А люди? Где были они? Двадцать пять лег, как я сама, они жили на одном месте, не может быть, чтобы они вдруг все исчезли? Они исчезли, но все по-разному, и самое это разнообразное их исчезание настолько любопытно, что о нем стоит сказать несколько слов.
Одни были замешаны в работе с немцами, и о них никто больше не слышал, среди них были активные - которых судили, и пассивные - которых отстранили и предали забвению. Потом были те, кто, как Ладинский, Гингер, Присманова, взяли советские паспорта, признав, с некото-рыми оговорками, Сталина отцом всех народов. С ними встречаться приходилось, но на совершенно новых основаниях. Затем были те, что по разным причинам (иногда по легкомыс-лию, иногда по недомыслию) искали примирения с режимом Сталина и старались доказать себе и другим, что так как политическая роль эмиграции, в сущности, кончена, то нечего выпячивать свое антикоммунистическое прошлое, лучше смотреть в будущее, где маячат перемены: перерождение коммунизма, заря свободы, амнистия эмигрантам. К этой группе принадлежали В.А.Маклаков, И.А.Бунин, С.К.Маковский, Г.В.Адамович (рукопись его книги "L'autrе patrie" (Paris, 1947) в первой редакции содержала страницы о Сталине, которые впоследствии были изменены. Эта рукопись была дана мне Г. В. для прочтения в 1946 году) и многие другие. С каждым из названных у меня был на эту тему разговор с глазу на глаз.

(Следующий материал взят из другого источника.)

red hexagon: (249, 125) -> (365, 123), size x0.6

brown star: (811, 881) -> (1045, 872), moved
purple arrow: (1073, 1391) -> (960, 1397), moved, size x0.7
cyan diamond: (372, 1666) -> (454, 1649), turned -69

Параллельно с этими людьми, выпавшими постепенно из моего круга зрения, исчезли те, кто уехал в Америку и теперь лишь иногда наезжал в Париж (М.С.Цетлина, А.Ф.Керенский, Б.И.Николаевский), исчезли те, кто, как Д.Кнут и Г.Н.Кузнецова, не вернулись больше во Францию из Швейцарии и Германии. Завязавшаяся было переписка с "новыми" людьми из Советского Союза, жившими в то время в Германии, обрывалась - люди уезжали из Европы в Африку, Австралию, Северную и Южную Америку. И, наконец, многие умерли: одни от старости, как Бальмонт, Коровин, Бердяев, Плещеев, другие - от болезни, как Мочульский и Штейгер, третьи были депортированы немцами в лагеря и погибли, как Р.Блох и М.Горлин, или попались немцам случайно, как Ю.Фельзен. И оставались среди всех этих так или иначе ушедших - затихшие Ремизов и Зайцев, - подорванные войной, тяжестью существования и одиночеством, и Г.В.Иванов, который в эти годы писал свои лучшие сгихи, сделав из личной судьбы (нищеты, болезней, алкоголя) нечто вроде мифа саморазрушения, где, перешагнув через наши обычные границы добра и зла, дозволенного (кем?) и недозволенного (кому?), он далеко оставил за собой всех действительно живших "проклятых поэтов" и всех вымышленных литературных "пропащих людей": от Аполлона Григорьева до Мармеладова и от Тинякова до старшего Бабичева.